BEGIN Provided entries
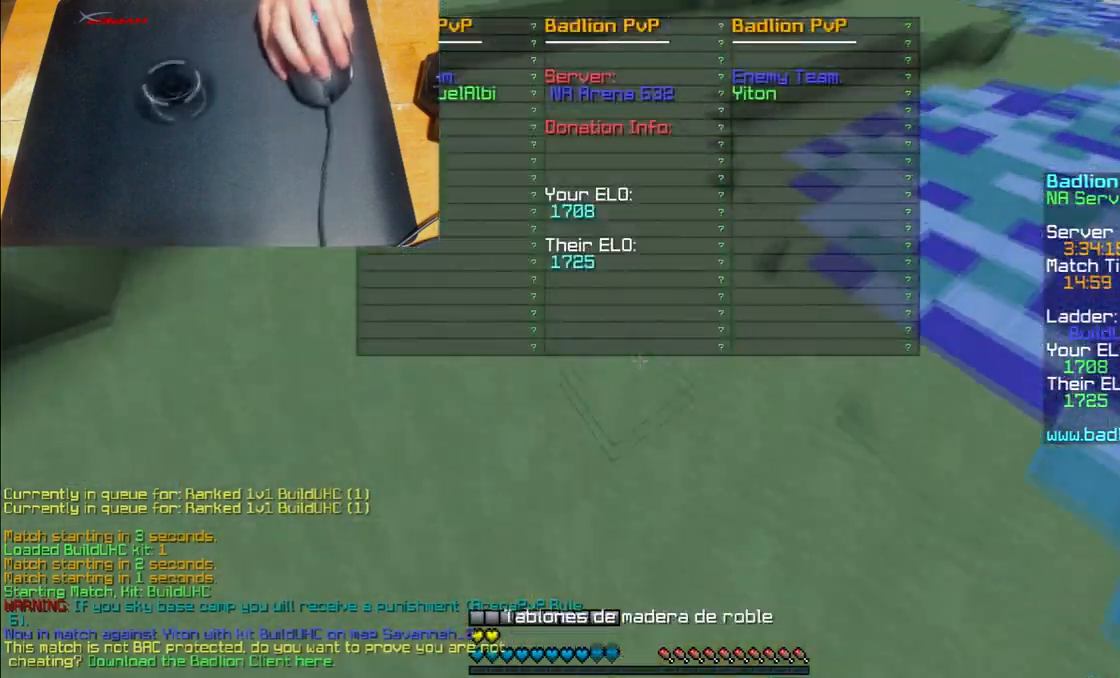
{"keys": ["w"], "mouse": ["right"], "events": [[100, "mouse_right", "down"], [233, "mouse_right", "up"], [500, "mouse_right", "down"]]}
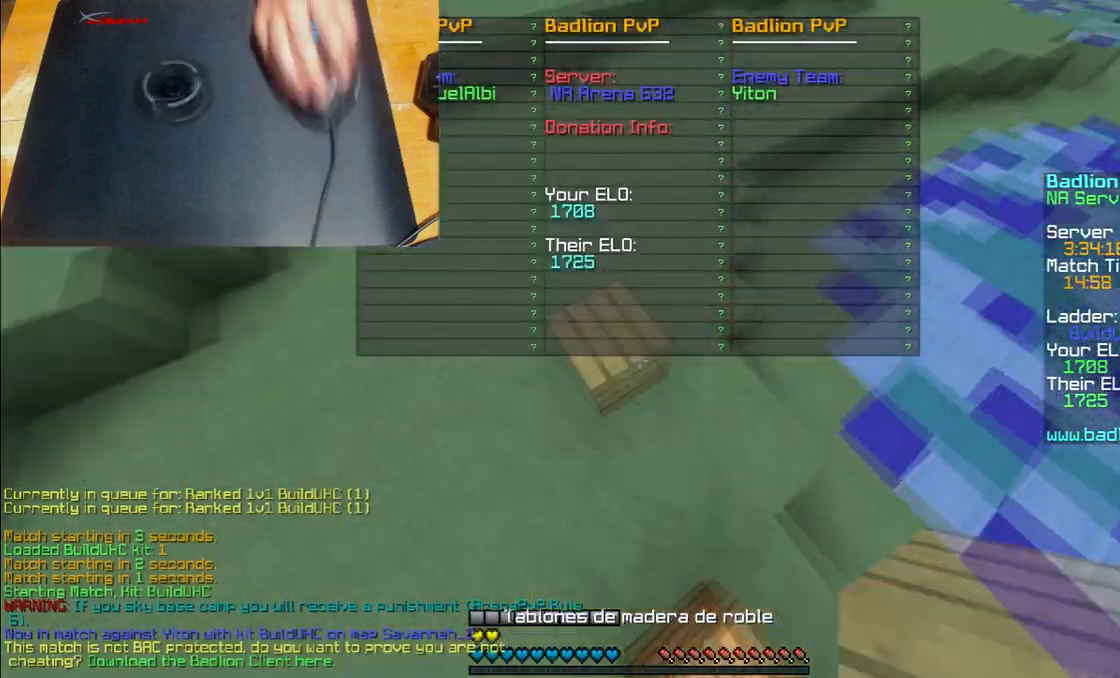
{"keys": ["w"], "mouse": ["right"], "events": []}
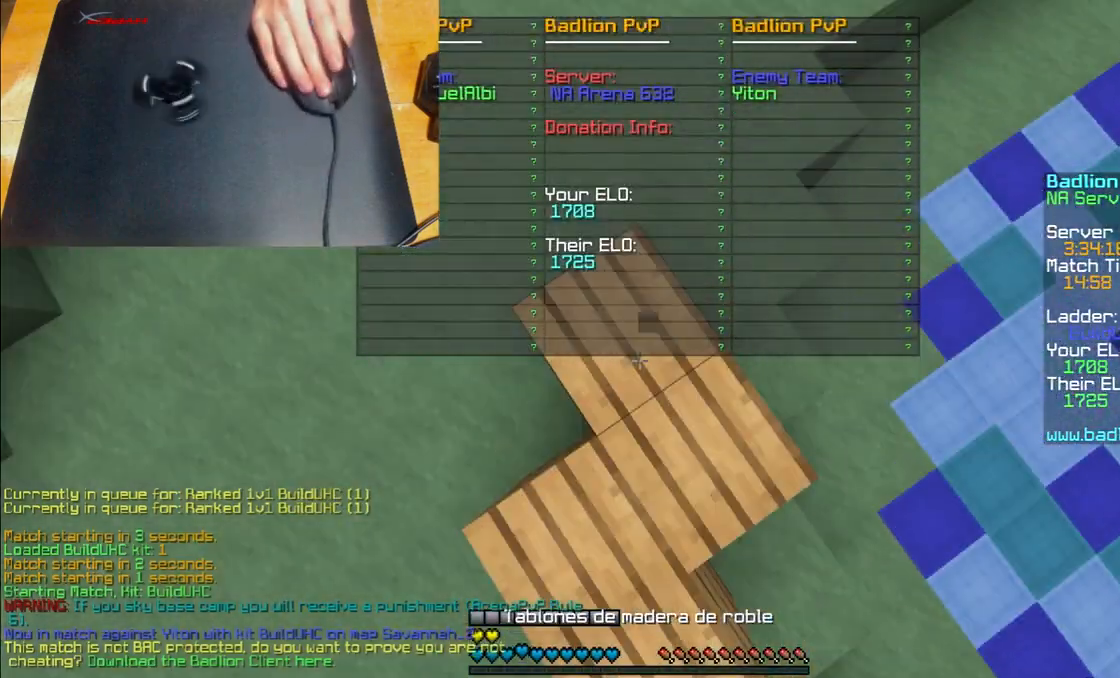
{"keys": ["w"], "mouse": [], "events": [[467, "mouse_right", "up"]]}
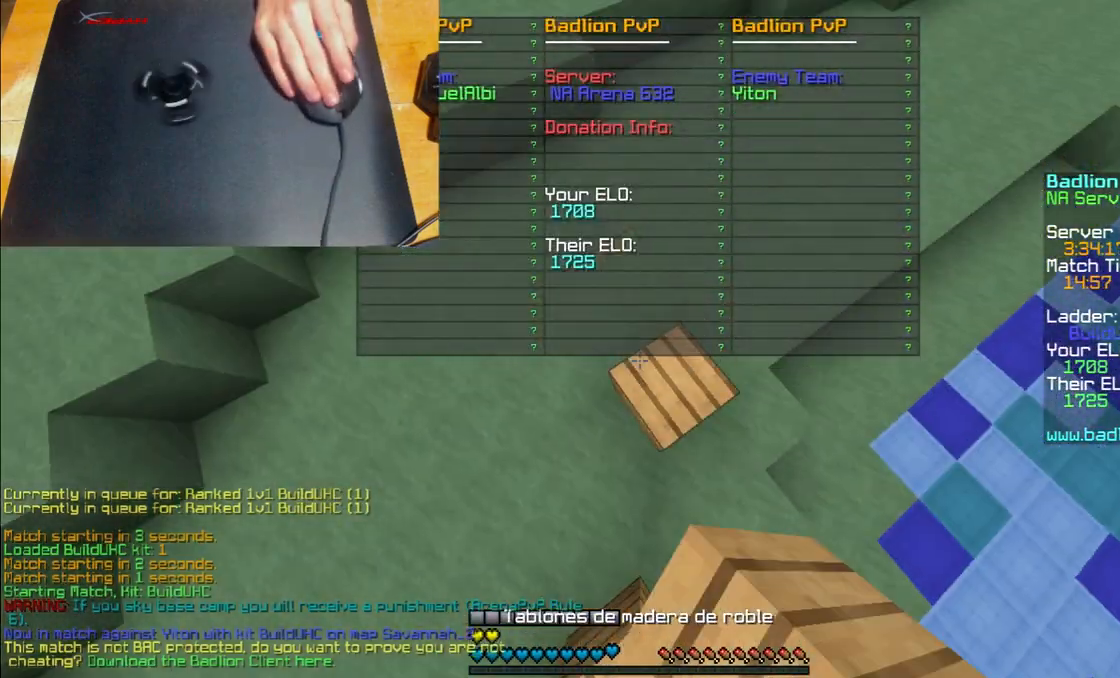
{"keys": ["w"], "mouse": [], "events": []}
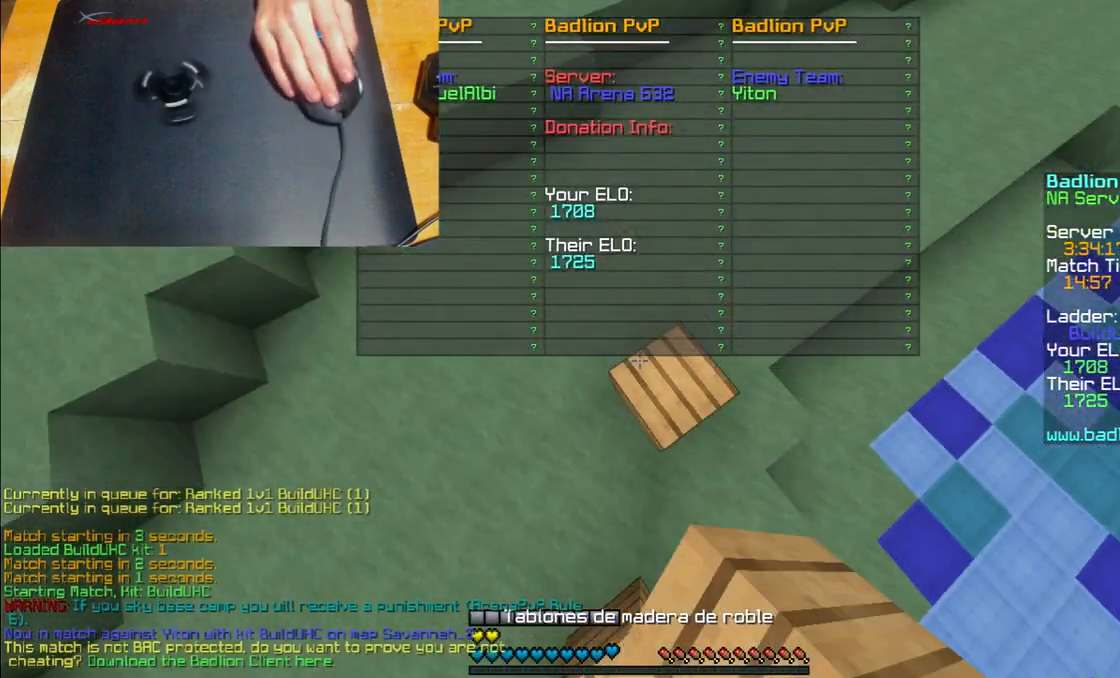
{"keys": ["w"], "mouse": [], "events": []}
END Provided entries
▶ _Work required_
Please output every record above exactly as written, leaving out the pictures.

▶ _Solved problem_
{"keys": ["w"], "mouse": ["right"], "events": [[100, "mouse_right", "down"], [233, "mouse_right", "up"], [500, "mouse_right", "down"]]}
{"keys": ["w"], "mouse": ["right"], "events": []}
{"keys": ["w"], "mouse": [], "events": [[467, "mouse_right", "up"]]}
{"keys": ["w"], "mouse": [], "events": []}
{"keys": ["w"], "mouse": [], "events": []}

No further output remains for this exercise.